Will Jack: This idea of systems getting jumbled up and becoming cludges is not unique to healthcare. If you look at almost any industry this happens. It allows someone to step in as a very efficient lightweight, high quality, vertically integrated player and essentially scale out and become the new system. Innovation rarely happens from within, it’s usually a party stepping in form the outside. I don’t think healthcare systems are going to be able to dig themselves out of this current hole they’re in, it would be exceptionally expensive, it would probably incur a lot of downtime. If you have multiple payers trying to do this, it would be very difficult to agree on a common set of standards and protocols. It’s a total mess. This is basically why we exist and why we as a company are doing what we are doing.

(13.40) So these (current system) will eventually fade out the old abandoned Frankenstein, you think that’s the transition?

Nikhil Buduma: I think that’s the transition and tackling this problem requires a key understanding of both the kinds of information that the systems ought to store and it requires a lot of medical expertise, but it also means that you have to marry that medical expertise with as strong understanding of how you build these data systems in the first place. Part of the reason it’s taken so long for us to see innovation in this space is because that breed of people who understand both together very effectively is almost nil. That’s changing and that’s what’s exciting about this.

(16.31) What are we really competing on for the big game here?

Nick Buduma: Our perspective is very distinct. We’re trying to be the best place to people to come for their healthcare. A good business model understands what the consumer wants. Today, the consumer does not pick Kaiser over Sutter Health because they think Kaiser has a slightly better patient portal, they pick Kaiser or Sutter Health because they like their doctor. For the same reason, we have to be building a healthcare system where people feel like they’re getting incredible care from incredible doctors.

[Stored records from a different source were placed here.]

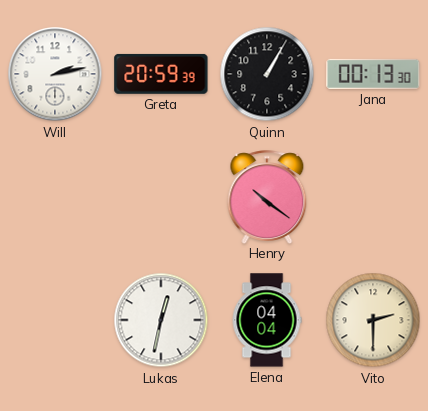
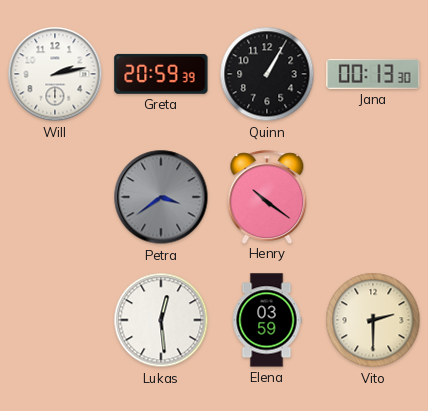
Petra: none -> 3:39
Lukas: 12:32 -> 12:29
Elena: 04:04 -> 03:59
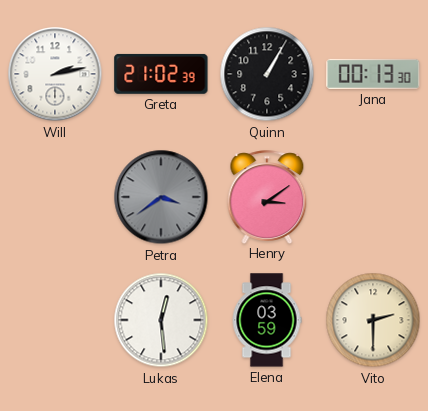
Greta: 20:59 -> 21:02
Henry: 10:21 -> 3:09
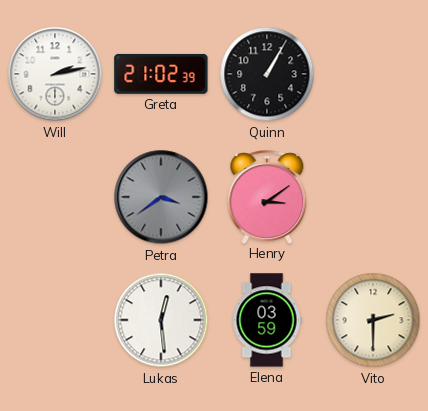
Jana: 00:13 -> none
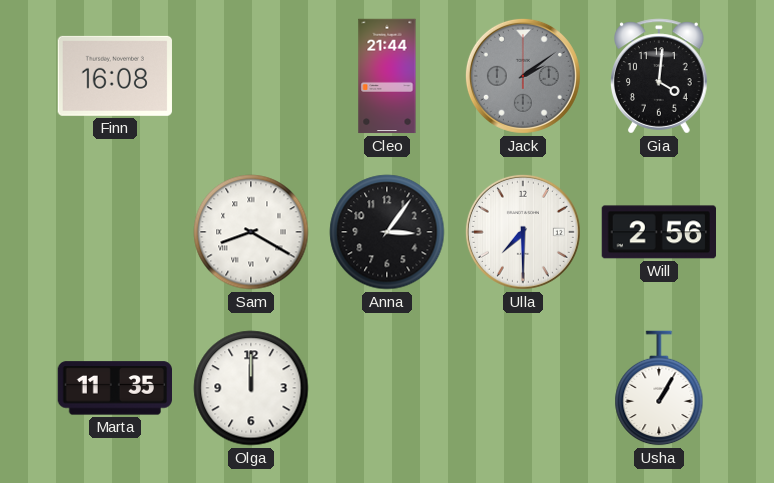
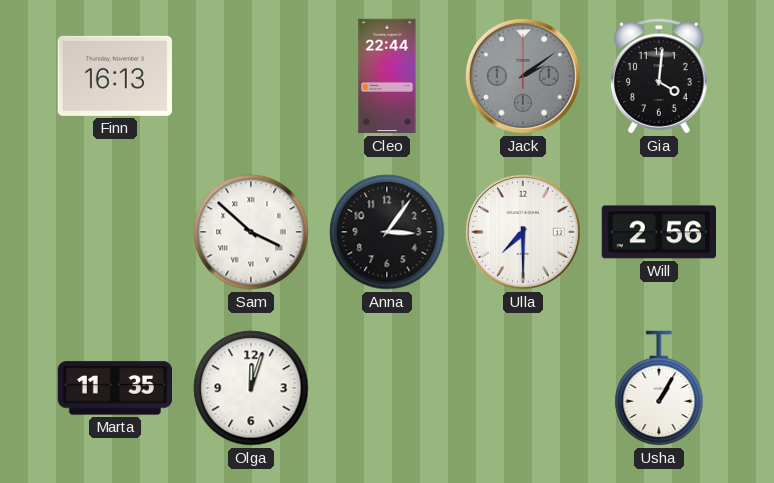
Finn: 16:08 -> 16:13
Cleo: 21:44 -> 22:44
Sam: 8:20 -> 3:52
Olga: 12:00 -> 12:03
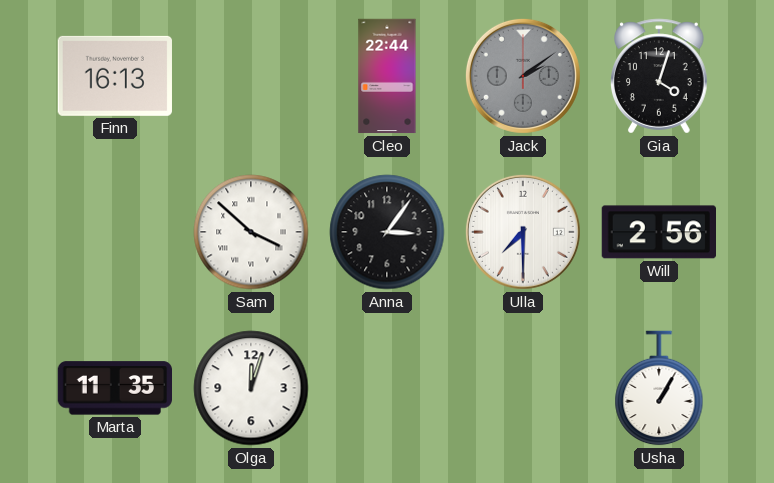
Gia: 4:01 -> 4:03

Will Jack: The fact is that owning this kind of data and allowing for this kind of  care, it’s like a step function change of the quality of care we can provide. On the access front, – just being able to pull out your phone – on the affordability front – we’re saving doctors so much time we’ve driven down the cost of providing care and on the quality front we’re being more exhaustive and using data to provide better care. If we can do all of these things in our system…why don’t we just build the system, why do we sell it to other people? If we think we can provide the best care in the world, because we leverage these advantages we should do that. At the end of the day it’s what the patient wants.